- [Source text]:

* * * *

BRIEF DESCRIPTION OF THE DRAWING
[0011] FIG. 1 is a flow diagram generally depicting a technique to
use a distributed temperature sensor to identify a characteristic
of at least one well fluid layer according to an embodiment of the
invention.
[0012] FIG. 2 is a schematic diagram of a well according to an
embodiment of the invention.
[0013] FIG. 3 is a flow diagram depicting a technique to identify a
characteristic of at least one well fluid layer based on
temperature relaxation according to an embodiment of the
invention.
[0014] FIGS. 4 and 5 are illustrations of temperature versus depth
profiles obtained by the distributed temperature sensor at
different times according to different embodiments of the
invention.
[0015] FIG. 6 is a flow diagram depicting a technique to use a
distributed temperature sensor to identify a depth of a boundary of
at least one well fluid layer using a steady state temperature
measurement technique according to an embodiment of the
invention.
[0016] FIG. 7 is a flow diagram depicting a technique to identify a
depth of at least one well fluid layer boundary using a combination
of distributed temperature sensing and different flow rates
according to an embodiment of the invention.
[0017] FIG. 8 is a flow diagram depicting a technique to use a
combination of relaxation and steady state distributed temperature
sensing techniques to identify a depth of at least one well fluid
layer boundary according to an embodiment of the invention.
[0018] FIG. 9 is a flow diagram depicting a technique to use a
distributed temperature sensor to identify a characteristic of at
least one fluid layer that is present in a container according to
an embodiment of the invention.
DETAILED DESCRIPTION
[0019] In accordance with embodiments of the invention described
herein, the depths of different well fluid layer interfaces
(interfaces between oil, gas and water layers, as examples) are
determined using one or more distributed temperature sensing (DTS)
measurements. Each DTS measurement reveals a temperature versus
depth distribution, or profile, of a fluid that is contained in a
conduit (pipe, tubing, or control line, as just a few examples of a
"conduit") that traverses the well fluid layers of interest. The
temperature versus depth profile, in turn, indicates the interface
depths.
[0020] As set forth by way of specific examples herein, the DTS
measurements may be conducted in connection with two different
types of tests: 1.) a first test (called a "relaxation test"
herein) in which the measured temperature versus depth profile is
used to observe the fluid's temperature relaxation after
circulation of the fluid in the conduit has been halted; and 2.) a
second test (called a "steady state test" herein) in which the
temperature versus depth profile is used to observe the fluid's
steady state temperature while the fluid is being continuously
circulated in the conduit. The relaxation temperature versus depth
profile and the steady state temperature versus depth profile each
reveals the locations (i.e., depths) of the well fluid interfaces,
as further described below.
[0021] To generalize, FIG. 1 depicts a technique 10 that may be
used in accordance with embodiments of the invention. Pursuant to
the technique 10, a distributed temperature sensor is deployed
(block 14) in a conduit that traverses a region of interest of a
well, and fluid is communicated through the conduit, as depicted in
block 18. The distributed temperature sensor is used to observe
(block 22) the temperature versus depth profile of the fluid; and
based on the observed temperature profile, the depth of at least
one well fluid layer boundary in the region of interest may be
identified, pursuant to block 26.

* * * *

[Collection entries]
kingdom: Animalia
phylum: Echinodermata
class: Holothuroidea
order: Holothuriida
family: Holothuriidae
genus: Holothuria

* * * *

- [Tasks and exercises]:
A – According to the patent excerpt, what kind of diagram is FIG. 2?
B – List every example of a "conduit" that the patent excerpt gives.

- [Answers given]:
A – FIG. 2 is a schematic diagram of a well.

B – Pipe, tubing, control line